Task details –
Pictures aside, every line of the listing should be given again exactly.

================

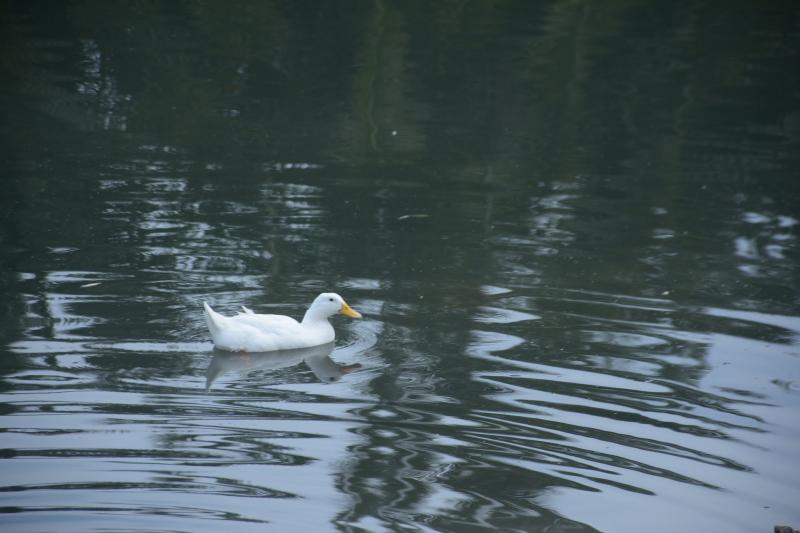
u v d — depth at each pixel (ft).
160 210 61.82
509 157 75.41
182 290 49.96
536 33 105.50
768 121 83.92
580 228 61.16
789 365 42.60
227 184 67.46
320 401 38.73
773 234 60.64
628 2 116.88
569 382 40.68
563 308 48.93
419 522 29.99
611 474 33.30
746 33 107.96
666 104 88.07
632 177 71.51
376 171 71.56
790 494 32.27
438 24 107.76
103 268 52.21
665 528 30.09
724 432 36.50
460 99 88.28
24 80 88.38
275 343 44.47
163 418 36.63
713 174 72.23
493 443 35.32
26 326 44.75
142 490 31.42
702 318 47.85
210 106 84.94
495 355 43.42
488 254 56.44
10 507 30.27
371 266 54.19
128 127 79.30
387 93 89.04
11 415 36.22
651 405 38.70
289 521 29.94
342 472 32.89
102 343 43.47
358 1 113.70
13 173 67.72
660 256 56.59
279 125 81.25
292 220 61.16
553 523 30.19
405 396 39.29
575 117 84.79
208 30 104.01
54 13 108.17
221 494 31.37
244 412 37.47
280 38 102.27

================

Answer for the task –
u v d — depth at each pixel (ft).
160 210 61.82
509 157 75.41
182 290 49.96
536 33 105.50
768 121 83.92
580 228 61.16
789 365 42.60
227 184 67.46
320 401 38.73
773 234 60.64
628 2 116.88
569 382 40.68
563 308 48.93
419 522 29.99
611 474 33.30
746 33 107.96
666 104 88.07
632 177 71.51
376 171 71.56
790 494 32.27
438 24 107.76
103 268 52.21
665 528 30.09
724 432 36.50
460 99 88.28
24 80 88.38
275 343 44.47
163 418 36.63
713 174 72.23
493 443 35.32
26 326 44.75
142 490 31.42
702 318 47.85
210 106 84.94
495 355 43.42
488 254 56.44
10 507 30.27
371 266 54.19
128 127 79.30
387 93 89.04
11 415 36.22
651 405 38.70
289 521 29.94
342 472 32.89
102 343 43.47
358 1 113.70
13 173 67.72
660 256 56.59
279 125 81.25
292 220 61.16
553 523 30.19
405 396 39.29
575 117 84.79
208 30 104.01
54 13 108.17
221 494 31.37
244 412 37.47
280 38 102.27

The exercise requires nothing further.